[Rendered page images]
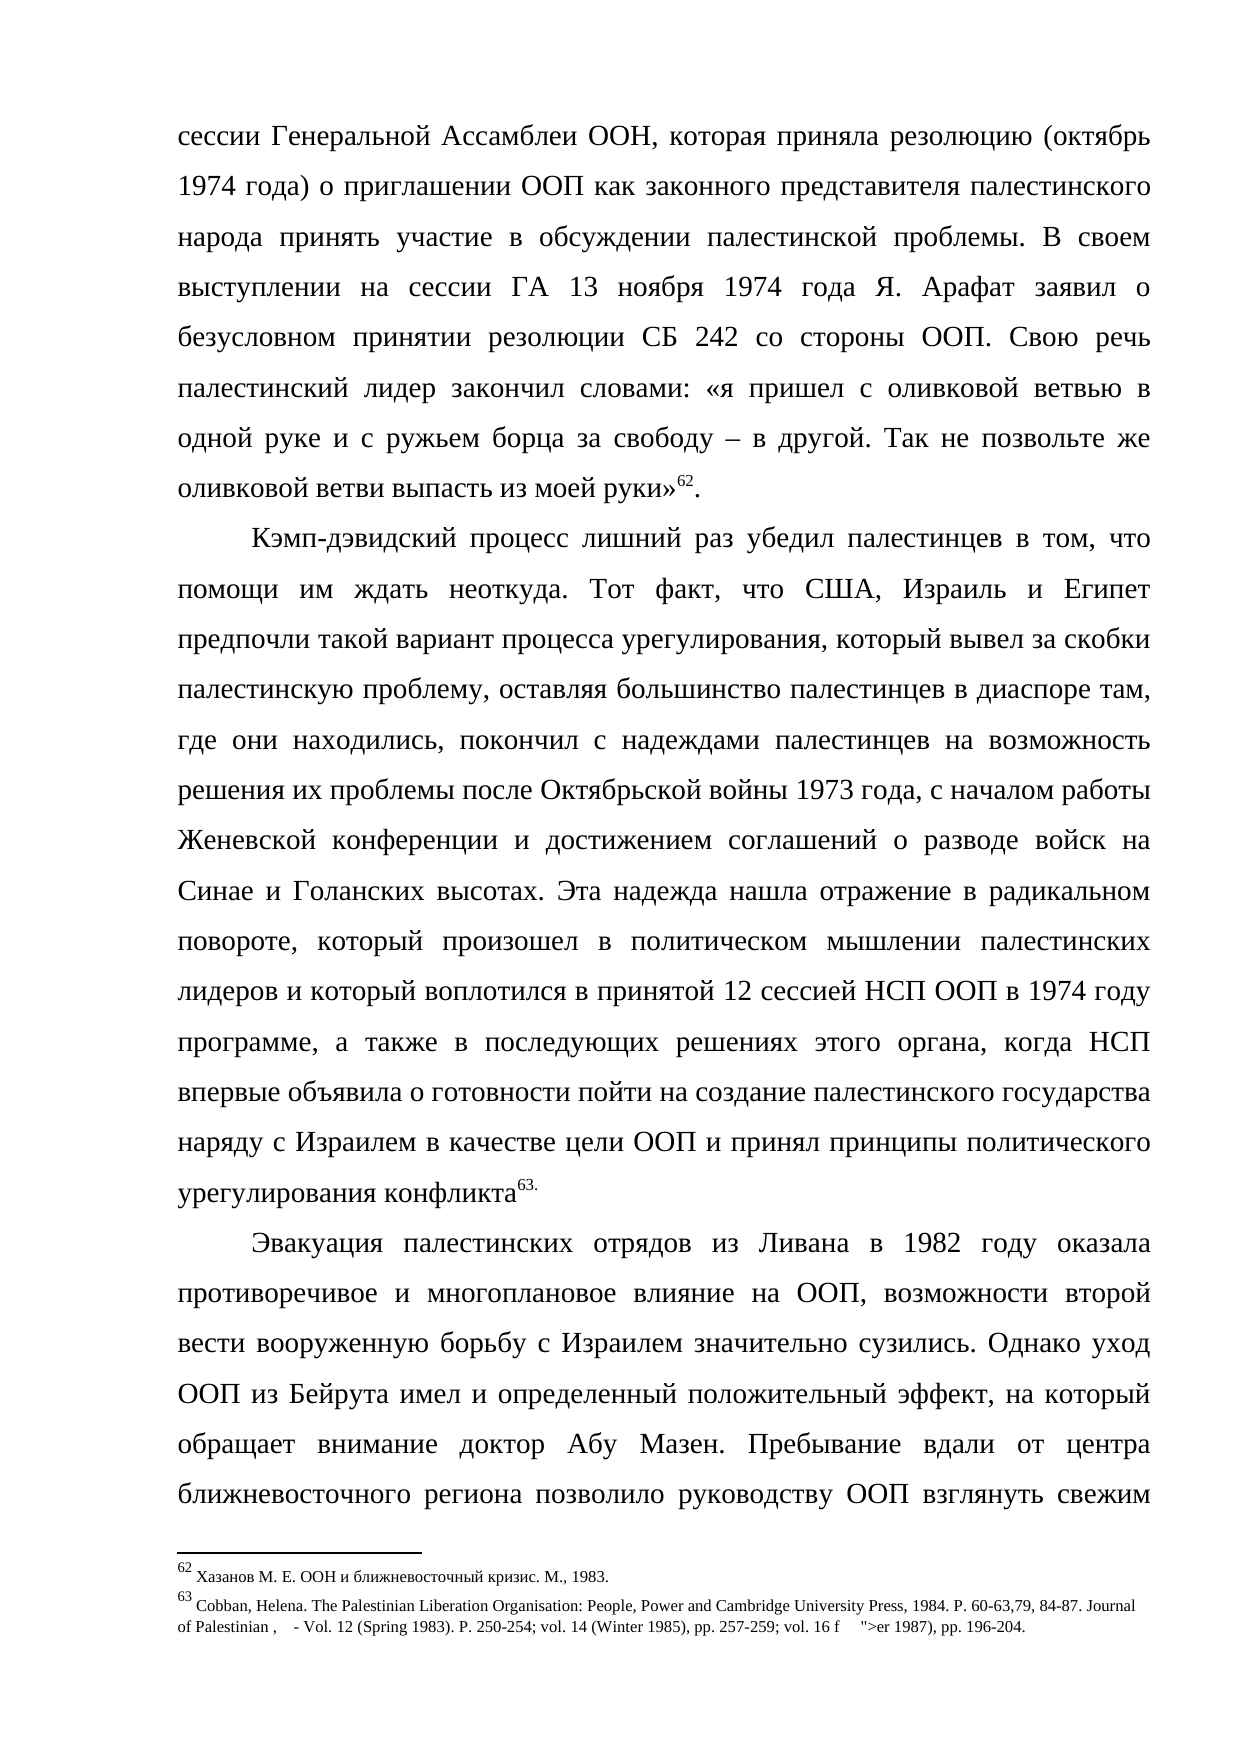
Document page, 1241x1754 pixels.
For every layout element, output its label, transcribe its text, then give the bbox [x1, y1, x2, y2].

text Кэмп-дэвидский процесс лишний раз убедил палестинцев в том, что помощи им ждать неоткуда. Тот факт, что США, Израиль и Египет предпочли такой вариант процесса урегулирования, который вывел за скобки палестинскую проблему, оставляя большинство палестинцев в диаспоре там, где они находились, покончил с надеждами палестинцев на возможность решения их проблемы после Октябрьской войны 1973 года, с началом работы Женевской конференции и достижением соглашений о разводе войск на Синае и Голанских высотах. Эта надежда нашла отражение в радикальном повороте, который произошел в политическом мышлении палестинских лидеров и который воплотился в принятой 12 сессией НСП ООП в 1974 году программе, а также в последующих решениях этого органа, когда НСП впервые объявила о готовности пойти на создание палестинского государства наряду с Израилем в качестве цели ООП и принял принципы политического урегулирования конфликта. [177, 521, 1152, 1208]
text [177, 1225, 1152, 1510]
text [177, 118, 1152, 504]
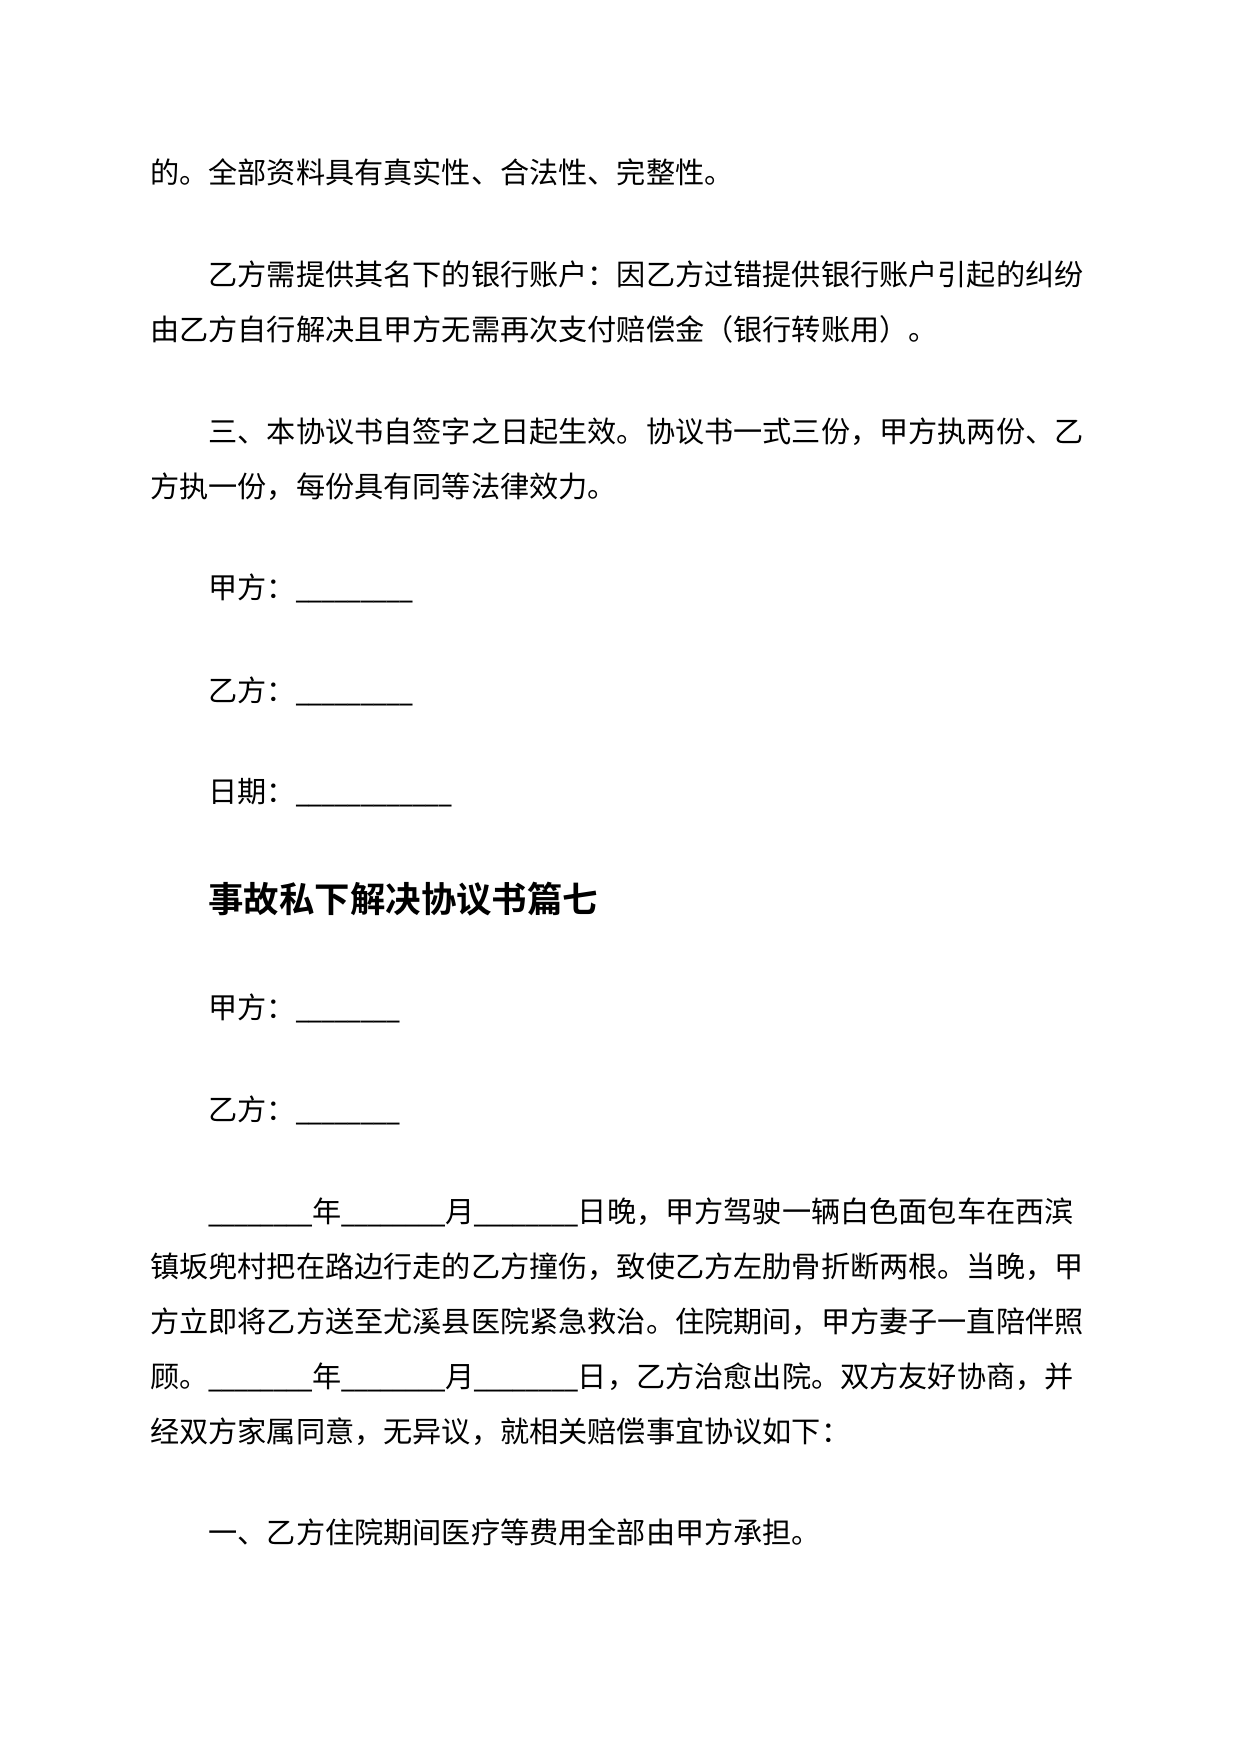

* REQUEST: Beginning at the line with "For every layout", reproduce word for word each line through the last line of the records. Include both ends but no pictures.

* ANSWER TO THIS EXERCISE:
For every layout element, output its label, transcribe its text, then give the bbox [x1, y1, x2, y2].

text Кэмп-дэвидский процесс лишний раз убедил палестинцев в том, что помощи им ждать неоткуда. Тот факт, что США, Израиль и Египет предпочли такой вариант процесса урегулирования, который вывел за скобки палестинскую проблему, оставляя большинство палестинцев в диаспоре там, где они находились, покончил с надеждами палестинцев на возможность решения их проблемы после Октябрьской войны 1973 года, с началом работы Женевской конференции и достижением соглашений о разводе войск на Синае и Голанских высотах. Эта надежда нашла отражение в радикальном повороте, который произошел в политическом мышлении палестинских лидеров и который воплотился в принятой 12 сессией НСП ООП в 1974 году программе, а также в последующих решениях этого органа, когда НСП впервые объявила о готовности пойти на создание палестинского государства наряду с Израилем в качестве цели ООП и принял принципы политического урегулирования конфликта. [177, 521, 1152, 1208]
text [177, 1225, 1152, 1510]
text [177, 118, 1152, 504]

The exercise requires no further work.